Além das ideias, há ainda os números igualmente assustadores. Os autores do relatório concluem que a abundância média de espécies nativas na maioria dos principais habitats terrestres caiu em pelo menos 20%, principalmente desde 1900. A lista ameaçada inclui mais de 40% das espécies de anfíbios (o que significa algo como dois em cada cinco), quase 33% dos corais formadores de recifes e mais de um terço de todos os mamíferos marinhos. O quadro é menos claro para espécies de insectos, mas uma estimativa preliminar sugere que 10% estão em risco de extinção.
E para quem sobrevaloriza o lucro que o planeta nos dá, convém sublinhar que as perdas em curso acelerado também se podem quantificar em euros. O relatório dá conta que a perda de polinizadores colocou a produção agrícola em risco num prejuízo que chega aos 515 mil milhões de euros, enquanto a degradação dos solos reduziu a produtividade das terras em 23%. Hoje temos já três quartos das terras transformadas em terrenos agrícolas, cobertas por cimento ou inundadas por barragens. A paisagem aquática também foi substancialmente alterada com as rotas dos barcos, minas e outros projectos e, três quartos dos rios e lagos são usados para a agricultura e criação de gado.

> [Instrução] Prossiga o texto sobre a perda de biodiversidade a partir da última frase apresentada. Não é preciso consultar as entradas.

> [Dados fornecidos]
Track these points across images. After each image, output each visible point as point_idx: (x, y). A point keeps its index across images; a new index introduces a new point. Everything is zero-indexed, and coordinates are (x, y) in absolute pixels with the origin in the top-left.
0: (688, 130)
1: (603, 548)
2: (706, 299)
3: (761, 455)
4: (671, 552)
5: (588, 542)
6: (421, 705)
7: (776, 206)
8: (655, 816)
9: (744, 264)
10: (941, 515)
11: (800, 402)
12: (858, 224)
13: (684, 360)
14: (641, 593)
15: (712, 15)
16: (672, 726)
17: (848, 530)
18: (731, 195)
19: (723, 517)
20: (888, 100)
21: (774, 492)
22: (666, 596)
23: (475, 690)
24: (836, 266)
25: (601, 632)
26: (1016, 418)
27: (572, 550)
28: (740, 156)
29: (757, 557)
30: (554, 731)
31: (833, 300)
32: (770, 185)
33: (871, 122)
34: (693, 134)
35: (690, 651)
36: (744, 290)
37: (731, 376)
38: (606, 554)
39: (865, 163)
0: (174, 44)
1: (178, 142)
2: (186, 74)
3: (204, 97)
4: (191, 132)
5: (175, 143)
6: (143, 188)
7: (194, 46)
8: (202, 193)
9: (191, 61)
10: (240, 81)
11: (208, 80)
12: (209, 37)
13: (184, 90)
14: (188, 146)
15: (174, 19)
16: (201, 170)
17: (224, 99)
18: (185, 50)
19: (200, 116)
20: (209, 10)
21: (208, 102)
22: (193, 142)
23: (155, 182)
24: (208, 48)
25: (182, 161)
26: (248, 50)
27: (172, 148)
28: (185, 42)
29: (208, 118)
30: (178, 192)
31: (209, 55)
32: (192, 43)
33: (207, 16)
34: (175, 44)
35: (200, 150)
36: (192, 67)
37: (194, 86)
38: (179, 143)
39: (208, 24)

> [Resultado da tarefa]
No que se refere à perda dos habitats, é nas zonas húmidas que se encontra o pior cenário com a drenagem de 83% da sua área desde 1700. Durante a primeira década deste século, a área de floresta virgem caiu 7%, o que corresponde a um território maior do que a França e o Reino Unido juntos.
“Andamos a correr de uma fronteira para outra para tentar encontrar natureza barata (para explorar) em todos os cantos do planeta”, disse Eduardo Brondizio, professor de antropologia da Universidade do Indiana, nos Estados Unidos, que co-presidiu a Avaliação Global, citado pela Reuters. A informação divulgada devia ser capaz de levar qualquer um ao pânico, mas não é preciso tanto, garante Josef Settele, que reclama “apenas” por uma mudança drástica e imediata. Chegámos a um ponto em que não fazer nada é o mesmo que tomar uma perigosa decisão que pode significar o fim.